Notwithstanding this conclusion, our inquiry is not yet at an end, for defendant contends that even if no violation of the hearsay rule occurred upon introduction of the testimony of Galvin, he was nonetheless denied his rights under the confrontation clause of the Sixth Amendment: namely, to confront and cross-examine Lindenhauer, whose declarations referring to defendant were introduced through Galvin's testimony. While the hearsay rule and the confrontation clause share a similarity of purpose, the protections they afford have not been viewed as entirely equatable. (Dutton v Evans, 400 U.S. 74, 86; see, generally, Davenport, The Confrontation Clause and the Co-Conspirator Exception in Criminal Prosecutions: A Functional Analysis, 85 Harv L Rev 1378.) However, upon the facts of this case, we find no legitimate reason for reaching contrary conclusions on these issues. (Dutton v Evans, 400 US, at pp 88-89, supra.)

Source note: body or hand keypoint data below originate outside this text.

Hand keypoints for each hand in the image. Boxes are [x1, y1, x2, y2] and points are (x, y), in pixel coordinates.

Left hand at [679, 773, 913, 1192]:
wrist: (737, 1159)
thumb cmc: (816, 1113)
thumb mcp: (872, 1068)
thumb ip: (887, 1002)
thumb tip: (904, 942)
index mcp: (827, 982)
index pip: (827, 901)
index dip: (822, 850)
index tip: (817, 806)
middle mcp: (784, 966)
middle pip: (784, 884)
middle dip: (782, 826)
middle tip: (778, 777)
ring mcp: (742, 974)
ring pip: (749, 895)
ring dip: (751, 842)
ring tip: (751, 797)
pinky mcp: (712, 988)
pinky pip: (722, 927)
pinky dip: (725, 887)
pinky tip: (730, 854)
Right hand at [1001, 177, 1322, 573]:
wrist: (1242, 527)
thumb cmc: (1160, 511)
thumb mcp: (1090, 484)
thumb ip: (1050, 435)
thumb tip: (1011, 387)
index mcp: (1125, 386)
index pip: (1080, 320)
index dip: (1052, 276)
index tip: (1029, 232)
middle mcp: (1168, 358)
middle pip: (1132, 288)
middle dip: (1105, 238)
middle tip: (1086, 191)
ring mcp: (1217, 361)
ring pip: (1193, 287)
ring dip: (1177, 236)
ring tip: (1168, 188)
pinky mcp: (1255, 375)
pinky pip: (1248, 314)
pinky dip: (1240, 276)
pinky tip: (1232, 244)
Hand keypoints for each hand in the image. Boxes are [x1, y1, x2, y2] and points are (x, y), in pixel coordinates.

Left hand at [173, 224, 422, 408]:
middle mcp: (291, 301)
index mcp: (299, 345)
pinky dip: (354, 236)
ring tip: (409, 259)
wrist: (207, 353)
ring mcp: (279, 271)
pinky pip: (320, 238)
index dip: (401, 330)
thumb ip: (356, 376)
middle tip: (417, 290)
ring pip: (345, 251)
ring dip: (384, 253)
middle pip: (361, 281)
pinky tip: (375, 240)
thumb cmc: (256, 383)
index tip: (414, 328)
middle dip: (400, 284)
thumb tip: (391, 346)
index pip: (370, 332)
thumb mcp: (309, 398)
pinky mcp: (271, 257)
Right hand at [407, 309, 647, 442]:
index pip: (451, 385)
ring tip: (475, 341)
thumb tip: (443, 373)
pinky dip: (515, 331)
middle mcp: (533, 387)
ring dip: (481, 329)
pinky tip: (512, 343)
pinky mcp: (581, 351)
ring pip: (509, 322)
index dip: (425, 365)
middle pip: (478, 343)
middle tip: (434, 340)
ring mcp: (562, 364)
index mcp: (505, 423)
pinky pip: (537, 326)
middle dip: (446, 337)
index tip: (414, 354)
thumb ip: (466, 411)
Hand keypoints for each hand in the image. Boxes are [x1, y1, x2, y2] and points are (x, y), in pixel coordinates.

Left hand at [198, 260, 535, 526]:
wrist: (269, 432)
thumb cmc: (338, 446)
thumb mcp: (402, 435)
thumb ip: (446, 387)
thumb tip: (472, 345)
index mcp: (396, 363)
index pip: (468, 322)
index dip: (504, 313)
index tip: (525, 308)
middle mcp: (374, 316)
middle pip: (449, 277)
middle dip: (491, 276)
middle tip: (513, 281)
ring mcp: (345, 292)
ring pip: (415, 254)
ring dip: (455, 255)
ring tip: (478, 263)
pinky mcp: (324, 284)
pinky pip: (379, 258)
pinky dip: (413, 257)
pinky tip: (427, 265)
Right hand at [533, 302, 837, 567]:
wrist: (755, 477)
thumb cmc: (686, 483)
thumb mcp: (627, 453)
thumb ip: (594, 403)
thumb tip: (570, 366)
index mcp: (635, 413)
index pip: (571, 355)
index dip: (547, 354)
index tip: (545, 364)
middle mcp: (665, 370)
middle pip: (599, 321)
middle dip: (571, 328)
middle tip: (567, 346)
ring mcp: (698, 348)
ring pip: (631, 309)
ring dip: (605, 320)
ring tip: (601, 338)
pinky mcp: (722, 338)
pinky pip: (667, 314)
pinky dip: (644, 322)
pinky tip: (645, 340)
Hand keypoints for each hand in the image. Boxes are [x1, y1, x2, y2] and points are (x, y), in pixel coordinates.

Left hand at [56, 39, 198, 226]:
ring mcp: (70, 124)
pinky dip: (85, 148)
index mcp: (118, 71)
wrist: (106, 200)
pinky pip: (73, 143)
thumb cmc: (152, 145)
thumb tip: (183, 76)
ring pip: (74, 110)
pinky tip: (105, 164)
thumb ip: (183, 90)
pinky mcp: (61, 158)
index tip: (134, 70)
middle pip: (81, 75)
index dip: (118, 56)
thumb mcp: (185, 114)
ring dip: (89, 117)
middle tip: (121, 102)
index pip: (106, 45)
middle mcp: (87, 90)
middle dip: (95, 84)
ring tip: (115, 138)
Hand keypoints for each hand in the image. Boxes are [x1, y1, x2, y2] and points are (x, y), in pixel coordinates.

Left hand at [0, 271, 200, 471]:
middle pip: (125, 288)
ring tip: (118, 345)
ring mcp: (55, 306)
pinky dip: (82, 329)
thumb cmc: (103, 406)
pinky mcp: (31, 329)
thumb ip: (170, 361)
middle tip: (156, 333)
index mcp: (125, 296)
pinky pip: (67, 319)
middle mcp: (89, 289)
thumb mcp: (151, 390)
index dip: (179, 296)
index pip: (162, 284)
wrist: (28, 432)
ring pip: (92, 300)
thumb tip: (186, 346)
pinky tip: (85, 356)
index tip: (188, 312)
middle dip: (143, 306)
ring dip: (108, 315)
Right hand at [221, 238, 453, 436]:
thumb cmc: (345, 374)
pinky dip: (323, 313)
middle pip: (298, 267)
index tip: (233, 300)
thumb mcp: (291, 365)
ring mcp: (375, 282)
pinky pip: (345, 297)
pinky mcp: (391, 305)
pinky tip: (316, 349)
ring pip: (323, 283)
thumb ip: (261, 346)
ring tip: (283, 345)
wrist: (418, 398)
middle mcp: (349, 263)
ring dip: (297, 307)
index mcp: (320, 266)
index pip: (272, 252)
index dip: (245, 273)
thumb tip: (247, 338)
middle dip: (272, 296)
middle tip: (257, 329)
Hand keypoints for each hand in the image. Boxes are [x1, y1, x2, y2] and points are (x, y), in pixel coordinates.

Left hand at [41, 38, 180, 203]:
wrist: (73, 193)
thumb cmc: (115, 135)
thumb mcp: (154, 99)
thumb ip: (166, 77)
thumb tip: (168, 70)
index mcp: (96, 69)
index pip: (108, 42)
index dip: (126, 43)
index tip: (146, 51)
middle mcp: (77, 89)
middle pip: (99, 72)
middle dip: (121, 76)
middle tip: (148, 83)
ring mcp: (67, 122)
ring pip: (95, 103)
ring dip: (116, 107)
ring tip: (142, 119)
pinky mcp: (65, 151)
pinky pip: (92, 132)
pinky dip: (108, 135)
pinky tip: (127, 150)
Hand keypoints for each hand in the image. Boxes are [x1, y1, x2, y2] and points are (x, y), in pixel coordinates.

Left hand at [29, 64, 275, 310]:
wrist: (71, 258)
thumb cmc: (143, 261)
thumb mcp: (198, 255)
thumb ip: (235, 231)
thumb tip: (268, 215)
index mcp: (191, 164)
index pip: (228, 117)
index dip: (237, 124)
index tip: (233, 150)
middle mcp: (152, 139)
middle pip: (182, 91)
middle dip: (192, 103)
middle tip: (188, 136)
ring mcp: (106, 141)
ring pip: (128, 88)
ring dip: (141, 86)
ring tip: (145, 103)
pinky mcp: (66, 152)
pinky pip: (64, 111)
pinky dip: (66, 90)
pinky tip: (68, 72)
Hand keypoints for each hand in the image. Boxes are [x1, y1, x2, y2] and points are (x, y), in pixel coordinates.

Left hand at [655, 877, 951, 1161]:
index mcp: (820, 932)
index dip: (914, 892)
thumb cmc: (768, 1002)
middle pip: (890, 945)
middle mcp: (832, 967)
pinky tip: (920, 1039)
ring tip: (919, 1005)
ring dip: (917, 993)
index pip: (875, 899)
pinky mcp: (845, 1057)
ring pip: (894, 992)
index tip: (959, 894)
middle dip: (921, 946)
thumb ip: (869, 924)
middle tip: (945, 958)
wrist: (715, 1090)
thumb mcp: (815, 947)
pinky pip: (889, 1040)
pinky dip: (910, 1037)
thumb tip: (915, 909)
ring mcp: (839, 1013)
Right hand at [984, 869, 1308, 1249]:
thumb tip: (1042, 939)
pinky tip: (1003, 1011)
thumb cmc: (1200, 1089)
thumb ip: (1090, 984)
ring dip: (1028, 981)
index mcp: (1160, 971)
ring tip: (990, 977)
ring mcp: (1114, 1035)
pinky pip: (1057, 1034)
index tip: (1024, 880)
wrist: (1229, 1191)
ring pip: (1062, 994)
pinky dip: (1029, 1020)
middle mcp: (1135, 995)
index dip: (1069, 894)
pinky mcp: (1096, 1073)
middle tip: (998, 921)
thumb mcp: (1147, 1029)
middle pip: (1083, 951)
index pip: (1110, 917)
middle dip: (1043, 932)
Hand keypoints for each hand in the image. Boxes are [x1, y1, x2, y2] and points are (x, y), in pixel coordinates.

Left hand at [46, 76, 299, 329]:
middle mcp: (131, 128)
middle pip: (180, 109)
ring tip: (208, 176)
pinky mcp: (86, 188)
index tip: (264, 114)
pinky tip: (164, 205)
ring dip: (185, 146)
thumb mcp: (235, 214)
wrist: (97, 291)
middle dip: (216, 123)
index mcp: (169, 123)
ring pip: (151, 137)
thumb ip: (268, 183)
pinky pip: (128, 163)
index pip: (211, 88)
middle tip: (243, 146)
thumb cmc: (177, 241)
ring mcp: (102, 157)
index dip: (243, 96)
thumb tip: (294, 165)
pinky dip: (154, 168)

In addition to the issues addressed in this opinion, the court considered the other contentions made by defendant-respondent in his brief in support of affirmance and concluded such further contentions were without merit.
Accordingly, the order appealed from should be reversed, and the case remitted to the Appellate Division, First Department, for a review of the facts.
Chief Judge COOKE and Judges GABRIELLI, JONES, WACHTLER and FUCHSBERG concur with Judge JASEN.
Order reversed and the case remitted to the Appellate Division, First Department, for further proceedings in accordance with the opinion herein.